# Transfer Learning CIFAR10

* Train a simple convnet on the CIFAR dataset the first 5 output classes [0..4].
* Freeze convolutional layers and fine-tune dense layers for the last 5 ouput classes [5..9].


### 1. Import CIFAR10 data and create 2 datasets with one dataset having classes from 0 to 4 and other having classes from 5 to 9 

In [1]:
import tensorflow as tf
import numpy as np
from tensorflow.keras.models import Sequential
from tensorflow.keras.layers import Dense, Dropout, Activation, Flatten, BatchNormalization
from tensorflow.keras.layers import Conv2D, MaxPooling2D
from tensorflow.keras.preprocessing.image import ImageDataGenerator

In [2]:
tf.__version__

'2.0.0'

In [3]:
(trainX, trainY),(testX, testY) = tf.keras.datasets.cifar10.load_data()

In [4]:
trainX.shape, trainY.shape, testX.shape, testY.shape

((50000, 32, 32, 3), (50000, 1), (10000, 32, 32, 3), (10000, 1))
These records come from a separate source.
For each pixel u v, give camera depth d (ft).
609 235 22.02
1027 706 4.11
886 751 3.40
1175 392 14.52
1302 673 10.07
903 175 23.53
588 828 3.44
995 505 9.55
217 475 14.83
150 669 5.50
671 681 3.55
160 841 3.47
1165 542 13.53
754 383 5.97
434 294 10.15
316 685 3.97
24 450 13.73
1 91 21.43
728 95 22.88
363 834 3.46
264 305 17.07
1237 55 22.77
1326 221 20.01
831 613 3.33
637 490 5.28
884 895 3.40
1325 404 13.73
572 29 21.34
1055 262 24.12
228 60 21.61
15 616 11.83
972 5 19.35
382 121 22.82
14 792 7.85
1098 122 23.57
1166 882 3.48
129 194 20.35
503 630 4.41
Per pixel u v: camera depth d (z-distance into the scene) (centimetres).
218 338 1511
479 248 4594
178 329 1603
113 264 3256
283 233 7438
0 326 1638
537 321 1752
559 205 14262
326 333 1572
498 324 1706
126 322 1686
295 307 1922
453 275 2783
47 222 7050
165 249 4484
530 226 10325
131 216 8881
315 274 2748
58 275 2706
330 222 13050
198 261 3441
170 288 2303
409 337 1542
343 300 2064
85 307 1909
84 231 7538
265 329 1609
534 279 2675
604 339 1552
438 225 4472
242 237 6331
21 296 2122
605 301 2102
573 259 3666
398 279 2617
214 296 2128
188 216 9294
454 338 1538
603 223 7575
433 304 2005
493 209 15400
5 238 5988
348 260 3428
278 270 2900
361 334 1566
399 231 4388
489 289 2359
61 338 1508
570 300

### First concatinating the X and y arrays

In [5]:
X = np.concatenate([trainX, testX], 0)
y = np.concatenate([trainY, testY], 0)

### Check the shape of X and y after concatenation

In [6]:
X.shape, y.shape

((60000, 32, 32, 3), (60000, 1))

### Create a filter to get the indices of target values < 5 and >= 5

In [7]:
train_filter = np.where(y < 5)
test_filter = np.where(y >= 5)

### Get the train, test values based on above filter

In [8]:
trainX, trainY = X[train_filter[0]], y[train_filter]
testX, testY = X[test_filter[0]], y[test_filter]

### Check the shape of X and y after applying filter

In [9]:
trainX.shape, trainY.shape, testX.shape, testY.shape

((30000, 32, 32, 3), (30000,), (30000, 32, 32, 3), (30000,))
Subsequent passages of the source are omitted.